The reclassification affects all counties within the NWRA's remit: Galway, Mayo, Roscommon, Sligo and Donegal and the border counties of Leitrim, Cavan and Monaghan.
Under the current transition region designation, the EU co-finances eligible infrastructure projects at 60%. From 2028, that rate drops to 40 percent — meaning €20 million less European money flowing into every €100 million project, with the Irish exchequer expected to cover the difference.
Leprechaun economics
Charlestown councillor Gerry Murray argued that the reclassification is rooted in a distortion in how Ireland's national wealth is measured at EU level. He pointed to the outsized role played by multinational corporations in inflating Ireland's GDP per capita figures — a phenomenon that makes the country appear far more prosperous than citizens in the west actually experience.
"It's all of the profits that are being earned abroad and being repatriated — Apple, Yahoo and all these companies — that skews the GDP per head, bringing it up. It's kind of artificial, and the Commission have raised that themselves."
The Northern and Western Regional Assembly (NWRA)'s economist John Daly explained that it is impossible to determine the true size of the Mayo economy with precision. This is because some large multinationals located in Mayo generate revenues so significant that the CSO cannot release county-level figures for confidentiality reasons.
Speaking to The Mayo News, Mr Daly said the reclassification appears to have been "predominantly driven by the three counties of the west — particularly Galway." Galway accounts for almost 40% of economic output across the northern and western region and 58% of all employment in IDA client companies. Its GDP per capita now stands at 133% of the EU27 average. Incomes in Galway are 10% above the regional average, and the county's share of the regional population has grown from 27.5% in the 1990s to 31% in the latest census.
The border counties tell a starkly different story. Donegal, Cavan, Sligo, Leitrim and Monaghan have a combined GDP per capita of just 68% — or 70% during the Commission's evaluation period — of the EU average.
READ MORE: Major EU funding inbound for the regeneration of Mayo town
Even within the western counties, disparities exist.

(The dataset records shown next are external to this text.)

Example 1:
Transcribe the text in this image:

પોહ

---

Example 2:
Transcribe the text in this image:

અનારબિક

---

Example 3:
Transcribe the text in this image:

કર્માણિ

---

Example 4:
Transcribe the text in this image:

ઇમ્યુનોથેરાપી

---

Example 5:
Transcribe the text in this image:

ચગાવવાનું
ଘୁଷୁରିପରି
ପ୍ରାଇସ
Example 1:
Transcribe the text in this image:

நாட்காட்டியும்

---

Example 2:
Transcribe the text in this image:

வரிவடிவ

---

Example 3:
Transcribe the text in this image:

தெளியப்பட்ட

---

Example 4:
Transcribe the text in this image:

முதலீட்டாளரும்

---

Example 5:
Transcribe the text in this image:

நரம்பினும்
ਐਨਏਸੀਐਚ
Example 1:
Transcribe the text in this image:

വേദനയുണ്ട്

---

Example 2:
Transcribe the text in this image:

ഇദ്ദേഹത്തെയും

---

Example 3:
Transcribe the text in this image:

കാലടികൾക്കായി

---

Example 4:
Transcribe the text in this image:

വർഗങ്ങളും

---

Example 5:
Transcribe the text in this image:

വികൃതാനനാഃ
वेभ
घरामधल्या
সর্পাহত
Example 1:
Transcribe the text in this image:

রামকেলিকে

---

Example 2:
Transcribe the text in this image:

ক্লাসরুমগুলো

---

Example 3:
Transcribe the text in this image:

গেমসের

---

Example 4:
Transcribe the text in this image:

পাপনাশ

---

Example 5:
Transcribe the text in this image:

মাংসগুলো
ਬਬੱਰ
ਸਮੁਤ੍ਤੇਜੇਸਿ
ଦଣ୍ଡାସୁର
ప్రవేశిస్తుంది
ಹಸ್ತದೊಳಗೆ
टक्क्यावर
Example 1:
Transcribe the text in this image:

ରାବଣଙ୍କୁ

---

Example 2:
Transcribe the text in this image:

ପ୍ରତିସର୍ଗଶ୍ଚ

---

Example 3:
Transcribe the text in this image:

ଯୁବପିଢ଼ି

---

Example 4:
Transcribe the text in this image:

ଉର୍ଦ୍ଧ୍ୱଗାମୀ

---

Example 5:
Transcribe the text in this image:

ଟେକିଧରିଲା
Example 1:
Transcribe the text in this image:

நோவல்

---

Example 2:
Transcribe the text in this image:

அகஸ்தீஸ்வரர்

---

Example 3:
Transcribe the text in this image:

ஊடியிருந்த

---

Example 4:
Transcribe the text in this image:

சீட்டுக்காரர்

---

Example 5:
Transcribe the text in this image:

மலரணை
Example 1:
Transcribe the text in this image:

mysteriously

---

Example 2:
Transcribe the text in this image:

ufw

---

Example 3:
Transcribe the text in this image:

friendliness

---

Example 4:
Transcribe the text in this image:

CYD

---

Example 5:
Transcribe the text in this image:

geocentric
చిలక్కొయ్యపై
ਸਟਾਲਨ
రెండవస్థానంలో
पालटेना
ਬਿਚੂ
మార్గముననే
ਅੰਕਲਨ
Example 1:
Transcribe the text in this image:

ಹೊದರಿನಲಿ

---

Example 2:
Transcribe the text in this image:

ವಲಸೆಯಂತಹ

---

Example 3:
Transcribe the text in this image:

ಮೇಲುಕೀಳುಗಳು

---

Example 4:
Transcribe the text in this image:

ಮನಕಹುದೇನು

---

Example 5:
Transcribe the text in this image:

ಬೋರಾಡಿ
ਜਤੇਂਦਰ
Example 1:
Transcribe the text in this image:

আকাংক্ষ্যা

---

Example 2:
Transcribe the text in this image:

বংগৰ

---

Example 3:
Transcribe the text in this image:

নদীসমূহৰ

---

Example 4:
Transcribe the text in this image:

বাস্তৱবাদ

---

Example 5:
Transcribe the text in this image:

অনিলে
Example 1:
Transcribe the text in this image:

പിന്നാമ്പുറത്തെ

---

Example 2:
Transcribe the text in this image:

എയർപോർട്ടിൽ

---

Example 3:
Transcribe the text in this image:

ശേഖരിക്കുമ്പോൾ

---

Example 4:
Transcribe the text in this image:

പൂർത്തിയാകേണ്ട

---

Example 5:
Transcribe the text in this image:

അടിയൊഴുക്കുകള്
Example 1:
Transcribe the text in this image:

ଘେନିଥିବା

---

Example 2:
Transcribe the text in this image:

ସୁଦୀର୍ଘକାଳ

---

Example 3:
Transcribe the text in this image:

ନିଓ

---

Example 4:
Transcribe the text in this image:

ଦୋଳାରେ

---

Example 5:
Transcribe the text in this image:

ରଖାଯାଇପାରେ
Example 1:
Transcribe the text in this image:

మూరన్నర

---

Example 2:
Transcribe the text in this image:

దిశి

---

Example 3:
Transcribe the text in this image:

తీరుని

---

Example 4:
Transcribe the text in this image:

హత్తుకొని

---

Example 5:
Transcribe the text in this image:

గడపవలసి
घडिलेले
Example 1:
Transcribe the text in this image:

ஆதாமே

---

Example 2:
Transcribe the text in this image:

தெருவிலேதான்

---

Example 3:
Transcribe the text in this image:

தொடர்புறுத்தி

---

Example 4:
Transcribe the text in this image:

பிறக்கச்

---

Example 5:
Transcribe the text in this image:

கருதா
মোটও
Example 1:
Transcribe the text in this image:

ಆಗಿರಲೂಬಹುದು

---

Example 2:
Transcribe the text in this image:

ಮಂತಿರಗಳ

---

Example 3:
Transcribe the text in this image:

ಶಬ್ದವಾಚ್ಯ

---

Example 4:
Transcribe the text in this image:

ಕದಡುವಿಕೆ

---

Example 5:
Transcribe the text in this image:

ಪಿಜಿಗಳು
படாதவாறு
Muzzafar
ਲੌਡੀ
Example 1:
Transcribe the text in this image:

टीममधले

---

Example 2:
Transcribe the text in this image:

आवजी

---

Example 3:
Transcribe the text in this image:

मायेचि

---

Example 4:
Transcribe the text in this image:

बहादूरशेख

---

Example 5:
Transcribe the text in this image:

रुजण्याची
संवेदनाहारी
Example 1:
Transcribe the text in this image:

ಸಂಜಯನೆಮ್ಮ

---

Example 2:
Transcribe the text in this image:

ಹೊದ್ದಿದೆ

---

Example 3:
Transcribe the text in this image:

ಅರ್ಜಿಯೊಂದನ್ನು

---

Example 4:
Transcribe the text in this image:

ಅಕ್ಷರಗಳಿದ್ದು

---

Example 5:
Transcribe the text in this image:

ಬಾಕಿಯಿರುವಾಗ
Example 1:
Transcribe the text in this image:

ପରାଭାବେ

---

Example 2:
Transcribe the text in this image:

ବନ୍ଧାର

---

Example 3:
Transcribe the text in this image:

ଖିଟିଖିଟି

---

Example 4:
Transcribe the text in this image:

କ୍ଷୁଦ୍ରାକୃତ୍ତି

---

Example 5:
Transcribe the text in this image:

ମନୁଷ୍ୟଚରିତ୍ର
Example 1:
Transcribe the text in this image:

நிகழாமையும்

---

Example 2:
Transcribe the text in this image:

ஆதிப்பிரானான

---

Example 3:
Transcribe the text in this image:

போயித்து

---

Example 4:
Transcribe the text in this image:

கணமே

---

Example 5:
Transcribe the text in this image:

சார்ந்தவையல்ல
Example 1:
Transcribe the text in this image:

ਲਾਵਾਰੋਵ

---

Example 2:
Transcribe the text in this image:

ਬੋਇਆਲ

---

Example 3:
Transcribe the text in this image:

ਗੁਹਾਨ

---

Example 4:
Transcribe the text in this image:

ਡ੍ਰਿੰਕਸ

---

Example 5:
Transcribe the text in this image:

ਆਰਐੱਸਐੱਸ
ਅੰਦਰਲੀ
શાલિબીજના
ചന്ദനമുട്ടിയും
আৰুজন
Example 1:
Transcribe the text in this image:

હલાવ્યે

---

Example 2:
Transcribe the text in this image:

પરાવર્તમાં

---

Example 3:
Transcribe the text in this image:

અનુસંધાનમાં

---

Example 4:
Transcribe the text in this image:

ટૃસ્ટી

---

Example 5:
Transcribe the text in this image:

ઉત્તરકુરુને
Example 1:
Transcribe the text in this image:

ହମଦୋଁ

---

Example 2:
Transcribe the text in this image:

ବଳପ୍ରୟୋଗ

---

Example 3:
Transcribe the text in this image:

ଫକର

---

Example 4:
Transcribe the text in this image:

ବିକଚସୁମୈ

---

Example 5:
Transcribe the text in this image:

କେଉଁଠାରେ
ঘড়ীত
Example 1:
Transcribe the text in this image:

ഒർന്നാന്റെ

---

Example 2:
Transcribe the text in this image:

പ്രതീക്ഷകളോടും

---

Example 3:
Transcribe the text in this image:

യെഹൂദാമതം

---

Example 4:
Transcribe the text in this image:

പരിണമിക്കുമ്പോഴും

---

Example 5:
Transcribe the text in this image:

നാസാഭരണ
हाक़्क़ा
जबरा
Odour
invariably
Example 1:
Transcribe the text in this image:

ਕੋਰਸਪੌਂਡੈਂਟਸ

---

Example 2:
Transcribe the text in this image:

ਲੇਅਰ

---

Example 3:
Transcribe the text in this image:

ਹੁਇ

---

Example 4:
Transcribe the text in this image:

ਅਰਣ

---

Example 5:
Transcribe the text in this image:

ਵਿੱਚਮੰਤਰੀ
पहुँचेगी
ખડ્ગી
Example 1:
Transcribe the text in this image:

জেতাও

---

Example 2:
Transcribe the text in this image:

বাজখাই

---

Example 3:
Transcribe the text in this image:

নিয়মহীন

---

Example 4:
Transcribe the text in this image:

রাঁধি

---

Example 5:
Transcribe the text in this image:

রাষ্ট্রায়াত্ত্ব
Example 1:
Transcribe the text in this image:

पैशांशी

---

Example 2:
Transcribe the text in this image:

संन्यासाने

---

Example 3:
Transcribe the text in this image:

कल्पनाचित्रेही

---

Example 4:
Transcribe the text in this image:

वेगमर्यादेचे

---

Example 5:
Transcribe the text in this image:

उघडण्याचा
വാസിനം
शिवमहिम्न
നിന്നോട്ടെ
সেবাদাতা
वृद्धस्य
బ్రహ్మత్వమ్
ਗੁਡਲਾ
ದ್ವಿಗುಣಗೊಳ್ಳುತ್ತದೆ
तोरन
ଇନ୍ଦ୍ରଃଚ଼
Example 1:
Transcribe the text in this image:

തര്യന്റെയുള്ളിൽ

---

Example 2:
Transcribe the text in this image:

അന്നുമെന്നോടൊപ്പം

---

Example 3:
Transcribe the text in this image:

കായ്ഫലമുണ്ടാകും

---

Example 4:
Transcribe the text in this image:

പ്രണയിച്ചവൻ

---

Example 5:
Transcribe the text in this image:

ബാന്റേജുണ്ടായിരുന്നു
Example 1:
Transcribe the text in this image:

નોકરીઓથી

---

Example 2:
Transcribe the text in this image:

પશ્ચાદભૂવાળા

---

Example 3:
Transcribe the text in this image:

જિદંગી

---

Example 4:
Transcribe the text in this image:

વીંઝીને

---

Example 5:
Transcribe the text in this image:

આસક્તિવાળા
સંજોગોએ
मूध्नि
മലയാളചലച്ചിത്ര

By contrast to Galway's performance, Galway, Mayo and Roscommon together run at 129% of the EU27 average — a figure that masks significant differences between counties and conceals the fact that much of the growth is concentrated in and around the Galway city metropolitan area, driven by employers such as Dexcom in Athenry and the Boston Scientific and Medtronic facilities in Galway city.
With EU structural funding set to diminish for the region, the question being raised by officials and commentators alike is whether Ireland should now consider an internal equivalent — a domestic structural fund that could ensure counties such as Mayo and the border counties continue to attract the investment they need.